March 23, 1981 - CN 9452-9651-9428-5062-5071 led this westbound freight west of Mi 184 Kingston Sub:
March 29, 1981 - Looking east, CN 2037-2017-2041 head a westbound freight at the Amherst View sports field where we started this post looking west! The shadow of the bulbous Amherst View water tower looms over the grass!
Thanks for climbing aboard this year-long train of thought as we retrace, remember, and yes, wallow in nostalgia these fifty years trackside. Watch for an upcoming second part, 1981-85!

Running extra...

It's been a good old-fashioned winter! The snowbanks grow higher making it increasingly important to be creative when it comes to shovelled snow storage. Q: Where did the snow man keep his money? A: In the snow bank!

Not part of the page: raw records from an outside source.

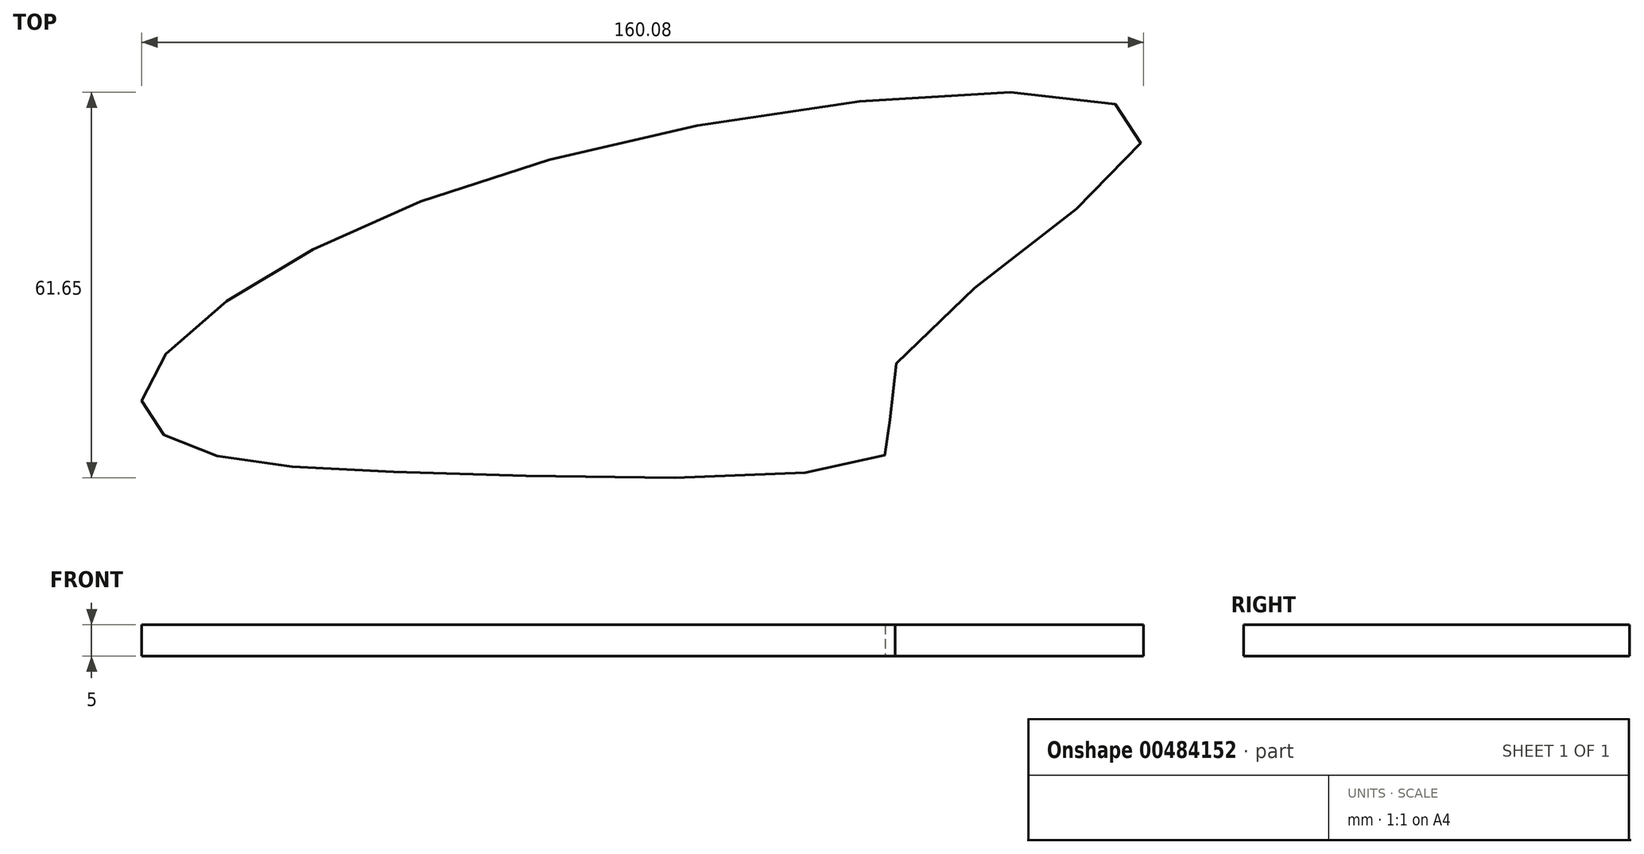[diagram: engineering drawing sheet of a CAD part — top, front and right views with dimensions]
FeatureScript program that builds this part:
annotation { "Feature Type Name" : "Feature", "Feature Type Description" : "" }
export const myFeature = defineFeature(function(context is Context, id is Id, definition is map)
    precondition{}
    {
        {
            var Q0;
            Q0=qCreatedBy(makeId("Top.planeOp"),FACE);
            var sketch = newSketch(context, id + "F0", { "sketchPlane" : qUnion([Q0])});
            skFitSpline(sketch, "E0", {"points": [v(-75.19, 24.22) * mm, v(2.96, 52.84) * mm, v(71.24, 50.74) * mm, v(30.48, 11.75) * mm, v(31.24, 0.74) * mm, v(-39.23, -3.4) * mm, v(-81.06, 0.74) * mm, v(-88.76, 7.7) * mm, v(-75.19, 24.22) * mm]});
            skLineSegment(sketch, "E1", {"start": v(-88.76, 7.7) * mm, "end": v(43.47, 7.7) * mm, "construction": true});
            skSolve(sketch);
        }
        {
            var Q0;
            Q0=makeQuery(id+"F0.imprint","IMPRINT",FACE,{"disambiguationData":[TD([[makeQuery(id+"F0.imprint","IMPRINT",EDGE,{"derivedFrom":sQuery(id+"F0.wireOp",EDGE,"E0")}),-1.0]])]});
            extrude(context, id + "F1", {"entities" : qUnion([Q0]), "depth" : 5 * mm, "offsetDistance" : 25 * mm});
        }
    });
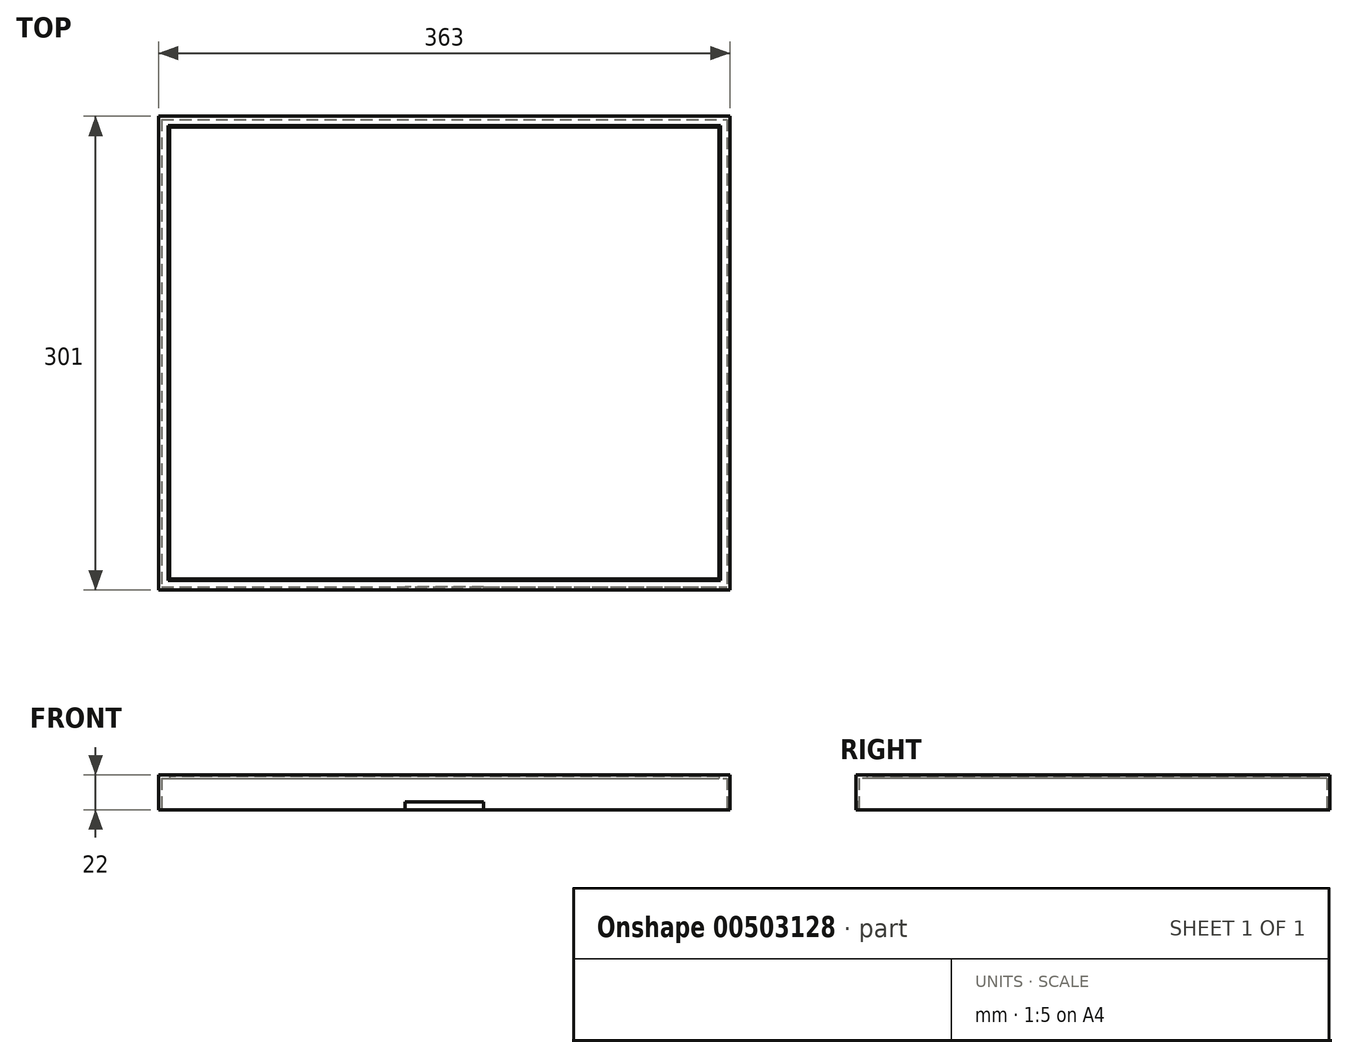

Check here for regular updates on how VIA's winter is going. Today, the Corridor will see an ebbing 8 LRC trains,  a burgeoning 11 'HEP' trains*, and a static 30 Venture-equipped trains. (*full disclosure - six of those 'HEP' trains will be LRC Economy class cars with one HEP Business Class car. As of today, there are only 11 LRC Business Class cars left in service, with some trains having two or three, hence the shortage.) Here's VIA 4002 on the tail-end of yesterday's VIA No 45:
They say social media is bad for your health and this week I came down with a bad case of Gormick. The discussion centred on VIA's Ventures (what else is making news?) and the Oracle of Oshawa was holding court. Nobody likes a bit of humour or going tangential more than I do. But according to this 'consultant', everything is wrong, nothing works, and only he knows why. Mix that with a healthy dose of holier-than-thou, been-there-done-that, not relevant name-dropping and just plain nonsensical innuendo and it's time to swear off for awhile! Weird. Really weird.

First past the post...

Thanks to erudite Johannes Urbanski and the ever-relevant Dan Garcia for adding substantively and factually to the discussion referred to above. Nice to have some adults in the [chat] room!